By Erin Pirkle
For years, I thought I was alone in a freakish existence. I guess we—those of us living with mental illness—all start out that way until the day we finally discover we aren’t alone at all. Or freakish. We’re just human.
I began picking my skin when I was six years old. I remember that first manic episode well, because it was the day my mother was hauled away in an ambulance after the first of many overdoses to come in the years ahead.
My childhood was clouded by my mother’s mental illness (close to six diagnoses to date) and her invasive addiction to prescription pain and sleep medications. Then alcohol. Then back to medication.
Fortunately, I was a child who had supportive grandparents who were able to raise me in their home and take care of my mother under their roof. They tried to hide my mother’s addiction, but because I was forced to grow
up too quickly and always be on high alert, that was impossible. I had no choice but to survive in a house that was constantly in a war zone of my mother’s creation. No one could shield me from my parents’ divorce, my father’s abusive nature, or my mother’s addiction.
Growing up in a dysfunctional home of addiction, divorce, and mental illness was a hard burden to bear. Starting in elementary school, I felt the pressure from my grandparents and my own anxious mind to hide my secret home life from the world. I naturally fought to fit in with my peers, prove myself to my teachers, and show everyone I wasn’t anything like my mom.
Education was my escape from the hell I was living. I threw myself into school as early as first grade, never accepting anything below a B on report cards. As a child, completely helpless about my home and family circumstances, I desperately searched for anything I could control. Grades fit that bill. I had complete power over how hard I worked and became one of the top students in school. I coped with my home life—a present reality I couldn’t control—by knowing I could construct my own future.

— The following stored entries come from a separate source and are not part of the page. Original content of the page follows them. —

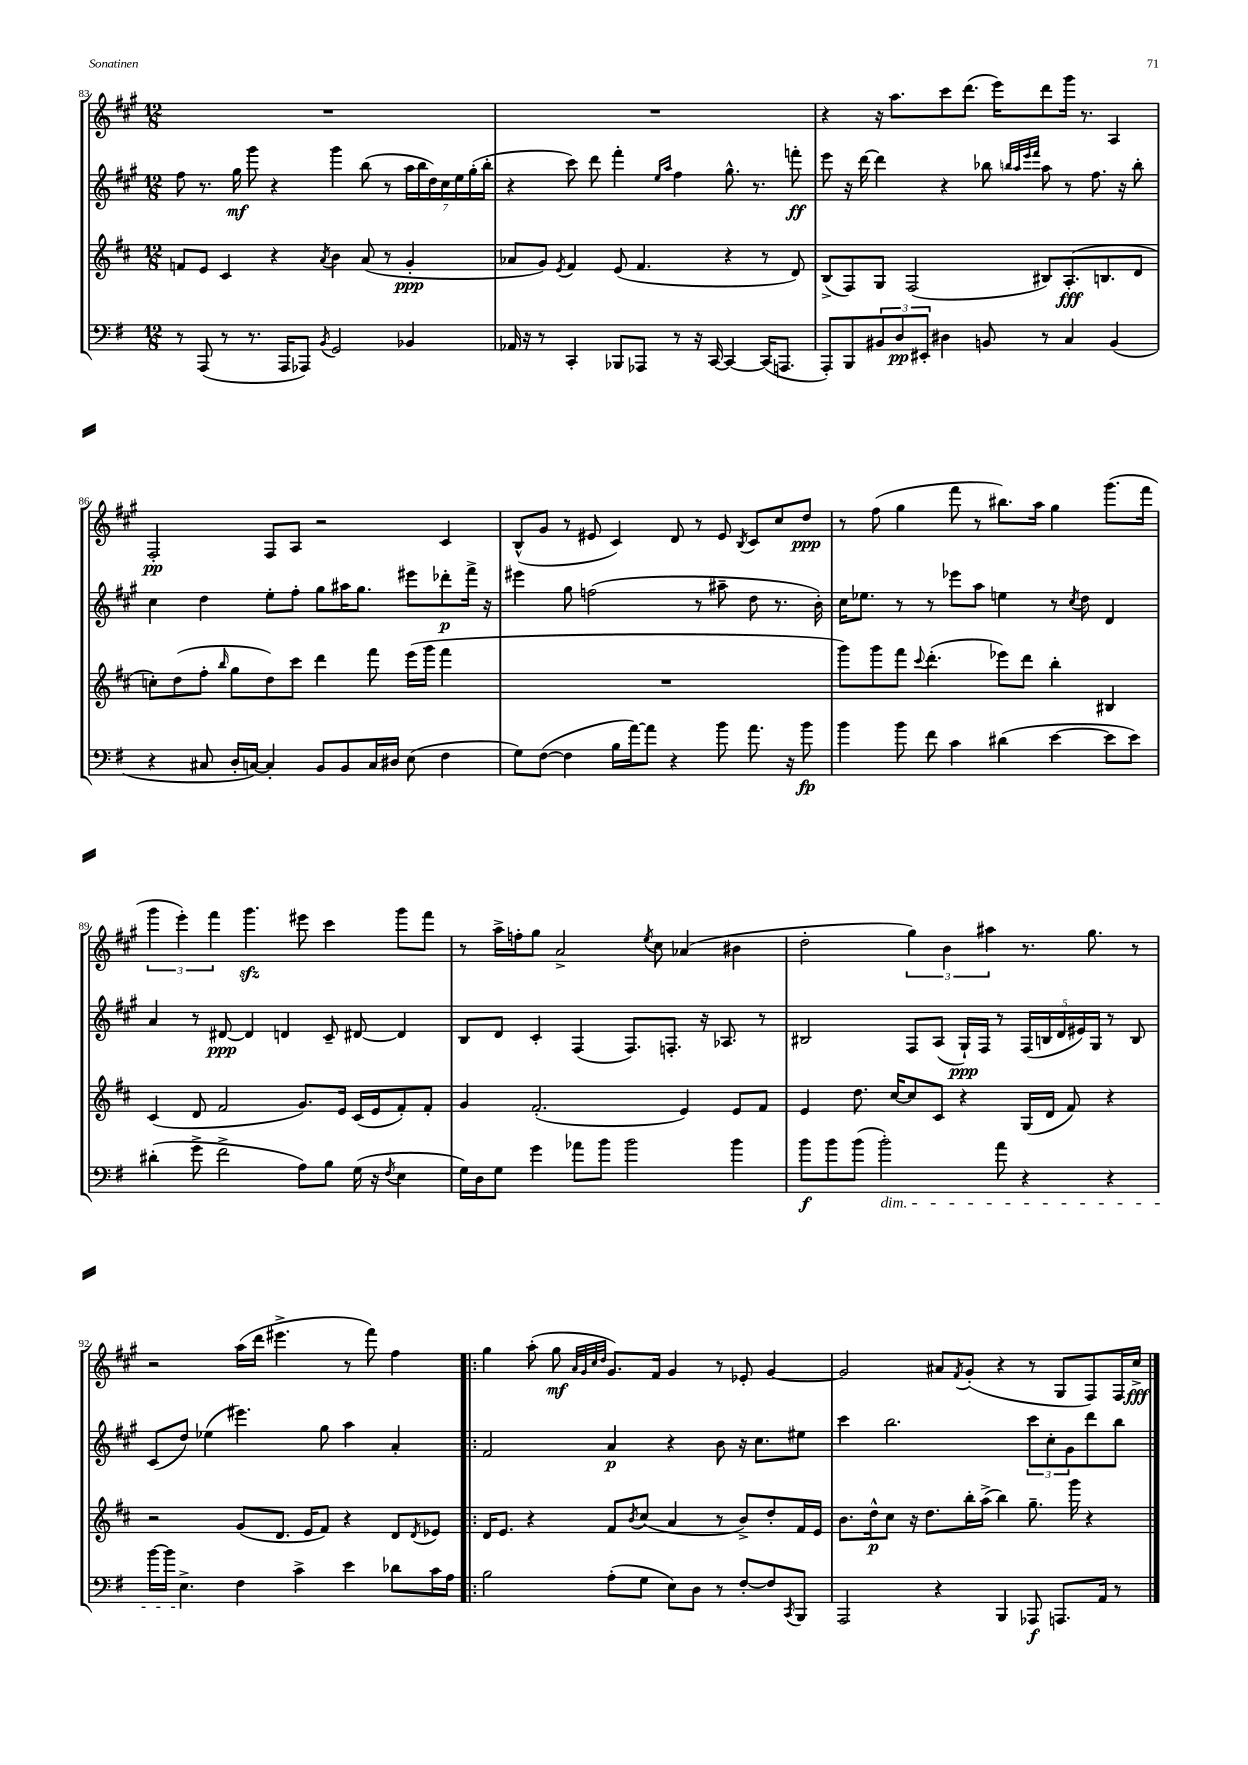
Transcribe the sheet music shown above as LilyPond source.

<<
\new StaffGroup <<
\new Staff = "s0" {
    \clef treble \key a \major \numericTimeSignature \time 12/8
    R1. |
    R1. |
    r4 r16 a''8. cis'''8 d'''8.( e'''16) d'''8 gis'''16 r8. a4 |
    fis2-.\pp fis8 a8 r2 cis'4 |
    b8-^( gis'8 r8 eis'8 cis'4) d'8 r8 eis'8 \acciaccatura { b8 } cis'8 cis''8 d''8\ppp |
    r8 fis''8( gis''4 fis'''8 r8 bis''8.) a''16 gis''4 gis'''8.( fis'''16 |
    \tuplet 3/2 { gis'''4 e'''4-.) fis'''4 } gis'''4.\sfz eis'''8 cis'''4 gis'''8 fis'''8 |
    r8 a''16-> f''16-. gis''8 a'2-> \acciaccatura { e''8 } cis''8 aes'4( bis'4 |
    d''2-. \tuplet 3/2 { gis''4) b'4 ais''4 } r8. gis''8. r8 |
    r2 a''16( d'''16 eis'''4.-> r8 fis'''8) fis''4 |
    \bar ".|:" gis''4 a''8-.( gis''8\mf \grace { a'32 gis'32 cis''32 d''32 } gis'8.) fis'16 gis'4 r8 ees'8-. gis'4~ |
    gis'2 ais'8 \acciaccatura { fis'8 } gis'8-.( r4 r8 gis8 fis8) fis16 cis''16->\fff \bar "|." |
}
\new Staff = "s1" {
    \clef treble \key a \major \numericTimeSignature \time 12/8
    fis''8 r8. gis''16\mf gis'''8 r4 gis'''4 b''8( r8 \tuplet 7/4 { a''16 b''16 d''16) cis''16 e''16 gis''16-.( b''16-. } |
    r4 cis'''8) d'''8 fis'''4-. \grace { e''16 a''16 } fis''4 gis''8.-^ r8. f'''8-.\ff |
    e'''8 r16 d'''16~ d'''4 r4 bes''8 \grace { b''32 a''32 e'''32 fis'''32 } a''8 r8 fis''8. r16 b''8-. |
    cis''4 d''4 e''8-. fis''8-. gis''8 ais''16 gis''8. eis'''8 des'''8-.\p fis'''16-> r16 |
    eis'''4 gis''8 f''2( r8 ais''8-- d''8 r8. b'16-.) |
    cis''16 ees''8. r8 r8 ees'''8 a''8 e''4 r8 \acciaccatura { cis''8 } d''8 d'4 |
    a'4 r8 dis'8~\ppp dis'4 d'4 cis'8-- dis'8~ dis'4 |
    b8 d'8 cis'4-. fis4( fis8.) f8.-. r16 aes8. r8 |
    bis2 fis8 a8( gis16-!\ppp) fis16 r8 \tuplet 5/4 { fis16( b16 d'16 eis'16) gis16 } r8 b8 |
    cis'8( d''8) ees''4( eis'''4.) gis''8 a''4 a'4-. |
    \bar ".|:" fis'2 a'4\p r4 b'8 r16 cis''8. eis''8 |
    cis'''4 b''2. \tuplet 3/2 { cis'''8 cis''8-. gis'8 } d'''8 b''8 \bar "|." |
}
\new Staff = "s2" {
    \clef treble \key d \major \numericTimeSignature \time 12/8
    f'8 e'8 cis'4 r4 \acciaccatura { a'8 } b'4 a'8( r8 g'4-.\ppp |
    aes'8 g'8) \acciaccatura { e'8 } fis'4 e'8( fis'4. r4 r8 d'8) |
    b8->( fis8) g8 fis2( bis8) a8.-.\fff( b8. d'8 |
    c''8-.) d''8( fis''8-. \grace { b''16 } g''8 d''8) cis'''8 d'''4 fis'''8 e'''16( g'''16 fis'''4 |
    R1. |
    g'''8) g'''8 fis'''8 \appoggiatura { cis'''8 } d'''4.-.( ees'''8) d'''8 b''4-. bis4 |
    cis'4( d'8 fis'2 g'8.) e'16 cis'16( e'16 fis'8-.) fis'8-. |
    g'4 fis'2.-.( e'4) e'8 fis'8 |
    e'4 d''8. cis''16~ cis''8 cis'8 r4 g16( d'16 fis'8) r4 |
    r2 g'8( d'8. e'16 fis'8) r4 d'8 \acciaccatura { d'8 } ees'8 |
    \bar ".|:" d'16 e'8. r4 fis'8 \acciaccatura { b'8 } cis''8( a'4 r8 b'8->) d''8-. fis'16 e'16 |
    b'8. d''16-^\p cis''8 r16 d''8. b''16-. a''16->( b''4) g''8.-- g'''16 r4 \bar "|." |
}
\new Staff = "s3" {
    \clef bass \key g \major \numericTimeSignature \time 12/8
    r8 a,,8( r8 r8. a,,16 aes,,8) \acciaccatura { b,8 } g,2 bes,4 |
    aes,16 r16 r8 c,4-. bes,,8 aes,,8 r8 r16 c,16~ c,4~ c,16( a,,8. |
    a,,8-.) b,,8 \tuplet 3/2 { bis,8 d8\pp eis,8-. } dis4 b,8 r8 c4 b,4( |
    r4 cis8 d16-. c16~) c4-. b,8 b,8 c16 dis16 e8( fis4 |
    g8) fis8~( fis4 b16 a'16~) a'8 r4 b'8 a'8. r16 b'8\fp |
    b'4 b'8 fis'8 c'4 dis'4( e'4~ e'8 e'8) |
    dis'4-.( g'8-> fis'2-> a8) b8 g16( r16 \acciaccatura { fis8 } e4 |
    g16) d16 g8 g'4 aes'8 b'8 b'2 b'4 |
    b'8\f b'8 b'8( b'2-.\dim) a'8 r4 r4 |
    b'16~ b'16 e4.->\! fis4 c'4-> e'4 des'8 c'16 a16 |
    \bar ".|:" b2 a8-.( g8 e8) d8 r8 fis8~-. fis8 \acciaccatura { c,8 } b,,8 |
    a,,2 r4 b,,4 aes,,8\f a,,8. a,16 r8 \bar "|." |
}
>>
>>
\layout { \context { \Score currentBarNumber = #83 } }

While school gave me a sense of control and purpose, my Jewish identity kept me grounded and helped me cope. Unfortunately, the local Jewish community hadn’t made the leap to confront mental health concerns during my childhood years (late 1990s to early 2000s). My mother was a blind spot in my congregation; the leaders and congregants either didn’t notice or looked the other way. My synagogue supported my Jewish education by accepting me into religious school on scholarship and raising money to fund my camp retreat trips, so I could feel a sense of belonging and participate with my Jewish peers.
Though I am extremely grateful for the opportunities granted to me by my synagogue and the financial and emotional support from professionals at Jewish Family & Career Services (JF&CS), I had to create a place for myself in my community. I always had a strong sense of self and personal identity, but I often felt like a burden to the Jewish community at large. I wasn’t hearing conversations about mental health, and no one visited my family at home, in the hospitals, or at the rehab centers my mother frequented. I knew I wasn’t alone, but I also knew my quiet, internal struggle with anxiety and my mother’s problems were invisible and had no place in Jewish communal life.

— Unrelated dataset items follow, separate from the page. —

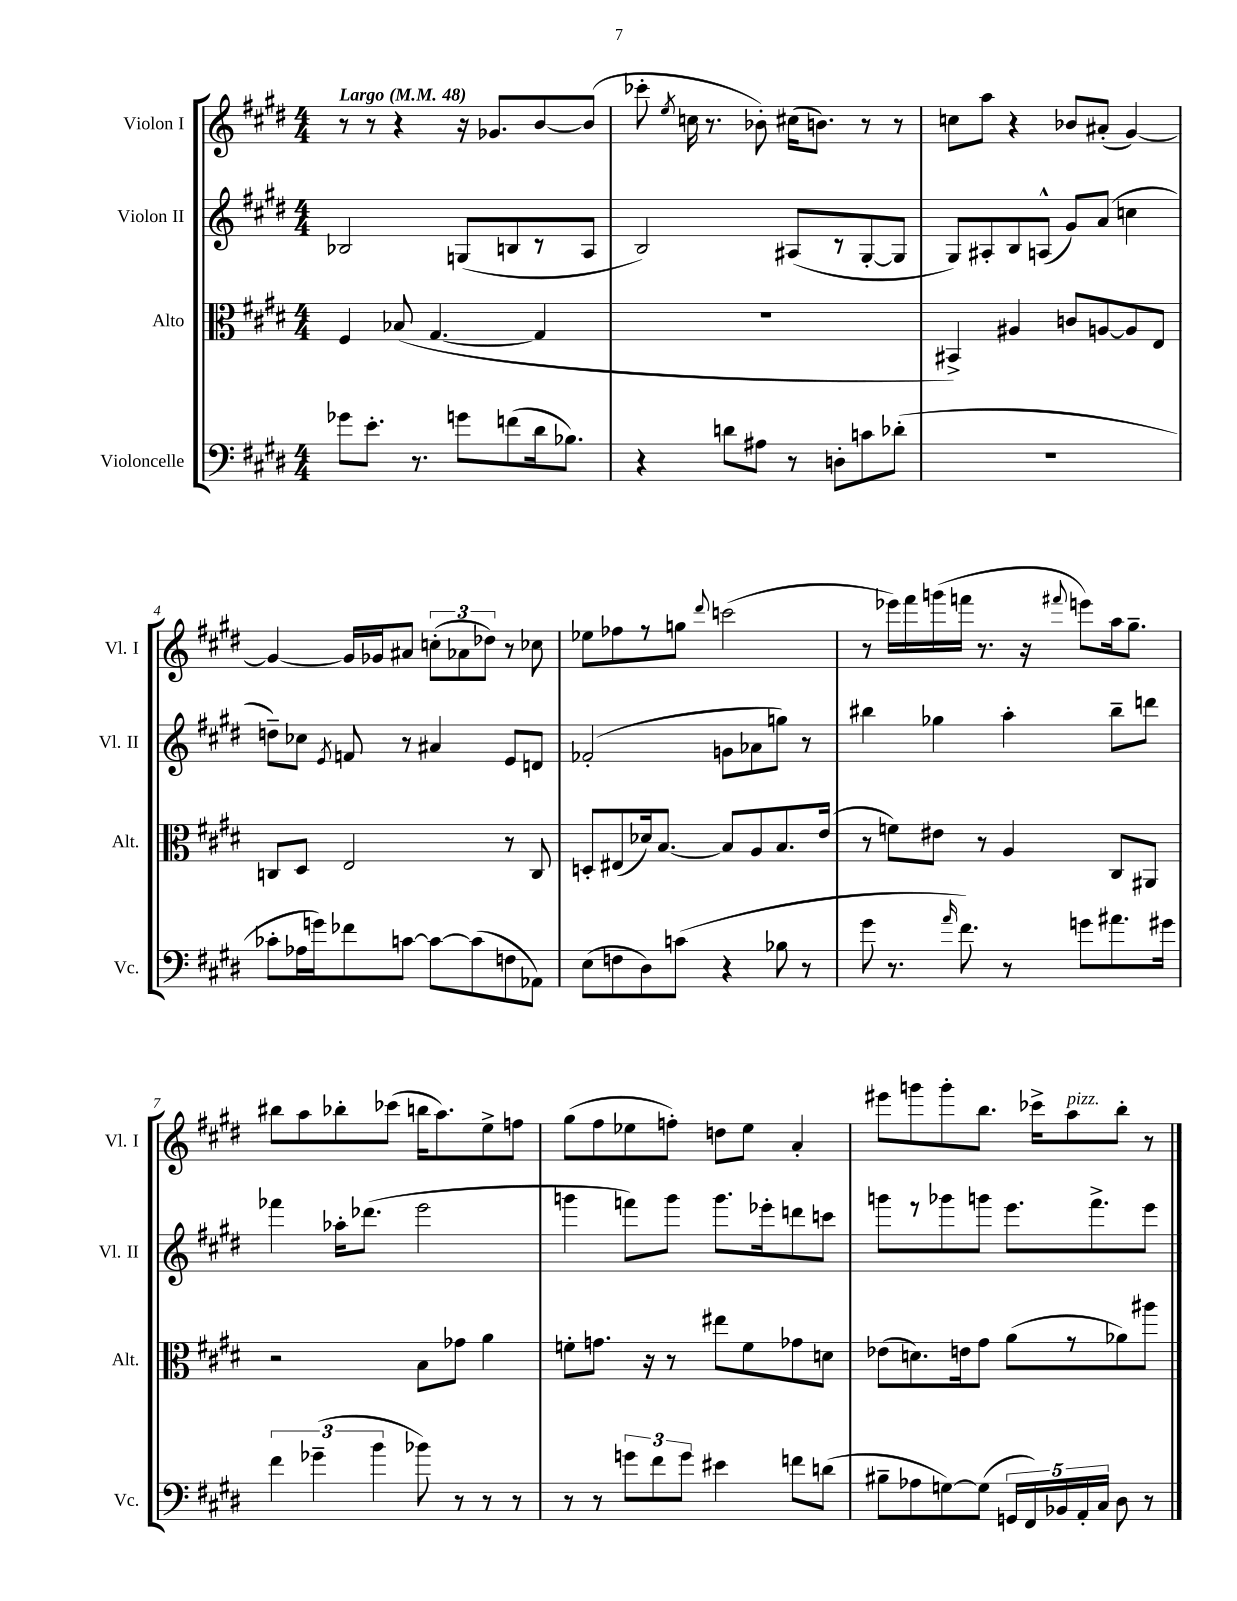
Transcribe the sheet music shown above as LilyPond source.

<<
\new StaffGroup <<
\new Staff = "s0" \with { instrumentName = "Violon I" shortInstrumentName = "Vl. I" } {
    \clef treble \key e \major \numericTimeSignature \time 4/4 \tempo "Largo" 4 = 48
    \autoBeamOff r8 r8 r4 r16 ges'8.[ b'8~ b'8]( |
    ces'''8-. \acciaccatura { e''8 } c''16 r8. bes'8-.) cis''16[( b'8.]) r8 r8 |
    c''8[ a''8] r4 bes'8[ ais'8]-.( gis'4~) |
    gis'4~ gis'16[ ges'16 ais'8] \tuplet 3/2 { c''8[-.( aes'8 des''8]) } r8 ces''8 |
    ees''8[ fes''8 r8 g''8] \appoggiatura { dis'''8 } c'''2( |
    r8 ees'''16[) fis'''16 g'''16( f'''16] r8. r16 \appoggiatura { fis'''8 } e'''8[) a''16 gis''8.]-- |
    bis''8[ a''8 bes''8-. ces'''8]( b''16[ a''8.) e''8-> f''8] |
    gis''8[( fis''8 ees''8 f''8]-.) d''8[ ees''8] a'4-. |
    eis'''8[ g'''8 g'''8-. b''8.] ces'''16[-> a''8^\markup { \italic "pizz." } b''8]-. r8 \bar "|." |
}
\new Staff = "s1" \with { instrumentName = "Violon II" shortInstrumentName = "Vl. II" } {
    \clef treble \key e \major \numericTimeSignature \time 4/4
    \autoBeamOff bes2 g8[( b8 r8 a8] |
    b2) ais8[( r8 gis8~-. gis8] |
    gis8[) ais8-. b8 a8]-^( gis'8[) a'8]( c''4 |
    d''8[--) ces''8] \acciaccatura { e'8 } f'8 r8 ais'4 e'8[ d'8] |
    fes'2-.( g'8[ aes'8 g''8]) r8 |
    bis''4 ges''4 a''4-. bis''8[-- d'''8] |
    fes'''4 aes''16[-. des'''8.]( e'''2 |
    g'''4 f'''8[) g'''8] g'''8.[ ees'''16-. d'''8 c'''8] |
    g'''8[ r8 ges'''8 g'''8] e'''8.[ fis'''8.-> e'''8] \bar "|." |
}
\new Staff = "s2" \with { instrumentName = "Alto" shortInstrumentName = "Alt." } {
    \clef alto \key e \major \numericTimeSignature \time 4/4
    \autoBeamOff fis4 bes8( gis4.~ gis4 |
    R1 |
    bis,4->) ais4 c'8[ a8~ a8 e8] |
    c8[ dis8] e2 r8 c8 |
    d8[-. eis8( des'16) b8.]~ b8[ a8 b8. e'16]( |
    r8 f'8[) eis'8] r8 a4 cis8[ ais,8] |
    r2 b8[ ges'8] a'4 |
    f'8[-. g'8.] r16 r8 eis''8[ f'8 ges'8 d'8] |
    ees'8[( d'8.) e'16 gis'8] a'8[( r8 aes'8) ais''8] \bar "|." |
}
\new Staff = "s3" \with { instrumentName = "Violoncelle" shortInstrumentName = "Vc." } {
    \clef bass \key e \major \numericTimeSignature \time 4/4
    \autoBeamOff ges'8[ e'8.]-. r8. g'8[ f'8( dis'16 bes8.]) |
    r4 d'8[ ais8] r8 d8[-. c'8 des'8]-.( |
    R1 |
    ces'8[-. aes16 g'16) fes'8 c'8]~ c'8[~ c'8( f8 aes,8]) |
    e8[( f8 dis8) c'8]( r4 bes8 r8 |
    gis'8 r8. \grace { a'16 } fis'8.) r8 g'8[ ais'8. gis'16] |
    \tuplet 3/2 { fis'4 ges'4--( b'4 } bes'8) r8 r8 r8 |
    r8 r8 \tuplet 3/2 { g'8[ fis'8 g'8] } eis'4 f'8[ d'8]( |
    bis8[-- aes8 g8~) g8]( \tuplet 5/4 { g,16[ fis,16) bes,16 a,16-. cis16] } dis8 r8 \bar "|." |
}
>>
>>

Then one day, when I was fifteen years old, I suddenly experienced an overwhelming sense of comfort and belonging with one simple internet search.
“Why do I pick my skin when I’m anxious?”
Dermatillomania. The word immediately appeared on the screen with a link to someone’s blog. It literally means, “manic picking of the skin.” In a few short minutes, I learned it’s also commonly known as “skin picking disorder,” “compulsive skin picking,” or “excoriation disorder.” People who pick at their skin do so because they have an impaired stress response in the brain. Dermatillomania is also related to trichotillomania (the pulling of one’s own hair) and nail biting.
The facts poured in with each search, with each click of my mouse, for hours and hours. For the first time, I no longer felt like a freak with ugly scarred skin. Instead, I felt empowered with new tools, resources, and language to get the help I didn’t know I needed. I wasn’t alone. Finding out that two out of every fifty people live with what I have was so reassuring. I realized the ugliest thing wasn’t my skin but the heavy weight of the guilt, resentment, and fear that held me down for so many years.
I was seventeen years old before I was diagnosed with generalized anxiety disorder and body-focused repetitive behavior, also known as BFRB. I started counseling and self-care practices along with anti-anxiety medication. I still pick my skin and am confronted constantly by friends, family, and co-workers who don’t understand that I can’t just stop. Dermatillomania is always going to be part of me. The work is in fighting the urge to let it take over with its partner anxiety. More importantly, it is also in forgiving myself when I let the urge take over—and in caring for myself once the damage is done. We’re all only human, and I hope my story provides comfort and confidence for others who have their own stories to share.
There’s power in knowing we can heal together.